[[ Information supplied open ]]
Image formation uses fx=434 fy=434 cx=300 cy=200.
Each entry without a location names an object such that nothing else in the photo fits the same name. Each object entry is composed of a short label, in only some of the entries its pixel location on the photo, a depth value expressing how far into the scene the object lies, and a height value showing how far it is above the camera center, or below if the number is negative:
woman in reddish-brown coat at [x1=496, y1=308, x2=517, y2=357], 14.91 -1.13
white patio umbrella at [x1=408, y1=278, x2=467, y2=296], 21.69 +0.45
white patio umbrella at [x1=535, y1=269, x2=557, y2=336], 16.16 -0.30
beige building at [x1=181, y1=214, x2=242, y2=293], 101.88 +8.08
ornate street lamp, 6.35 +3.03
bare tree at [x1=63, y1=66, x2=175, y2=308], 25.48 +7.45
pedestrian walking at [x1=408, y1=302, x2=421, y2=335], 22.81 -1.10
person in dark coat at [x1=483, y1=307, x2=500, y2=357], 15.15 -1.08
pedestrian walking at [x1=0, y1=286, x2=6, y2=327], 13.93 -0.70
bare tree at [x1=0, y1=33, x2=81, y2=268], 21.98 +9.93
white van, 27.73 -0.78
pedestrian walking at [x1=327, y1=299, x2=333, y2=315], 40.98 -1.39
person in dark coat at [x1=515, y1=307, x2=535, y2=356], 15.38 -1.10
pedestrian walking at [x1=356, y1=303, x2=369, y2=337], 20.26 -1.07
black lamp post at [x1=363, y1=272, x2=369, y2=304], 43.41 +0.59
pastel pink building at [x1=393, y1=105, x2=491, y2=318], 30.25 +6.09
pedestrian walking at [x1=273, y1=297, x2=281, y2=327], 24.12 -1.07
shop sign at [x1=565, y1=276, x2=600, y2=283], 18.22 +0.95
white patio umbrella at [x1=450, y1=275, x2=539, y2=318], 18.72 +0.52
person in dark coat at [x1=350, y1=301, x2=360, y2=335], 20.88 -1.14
[[ Information supplied closed ]]
**To do:** Reproduce exactly the line containing "pedestrian walking at [x1=327, y1=299, x2=333, y2=315], 40.98" and all lines after it through the end of the listing above; leave out every earlier line.

**The completed task:**
pedestrian walking at [x1=327, y1=299, x2=333, y2=315], 40.98 -1.39
person in dark coat at [x1=515, y1=307, x2=535, y2=356], 15.38 -1.10
pedestrian walking at [x1=356, y1=303, x2=369, y2=337], 20.26 -1.07
black lamp post at [x1=363, y1=272, x2=369, y2=304], 43.41 +0.59
pastel pink building at [x1=393, y1=105, x2=491, y2=318], 30.25 +6.09
pedestrian walking at [x1=273, y1=297, x2=281, y2=327], 24.12 -1.07
shop sign at [x1=565, y1=276, x2=600, y2=283], 18.22 +0.95
white patio umbrella at [x1=450, y1=275, x2=539, y2=318], 18.72 +0.52
person in dark coat at [x1=350, y1=301, x2=360, y2=335], 20.88 -1.14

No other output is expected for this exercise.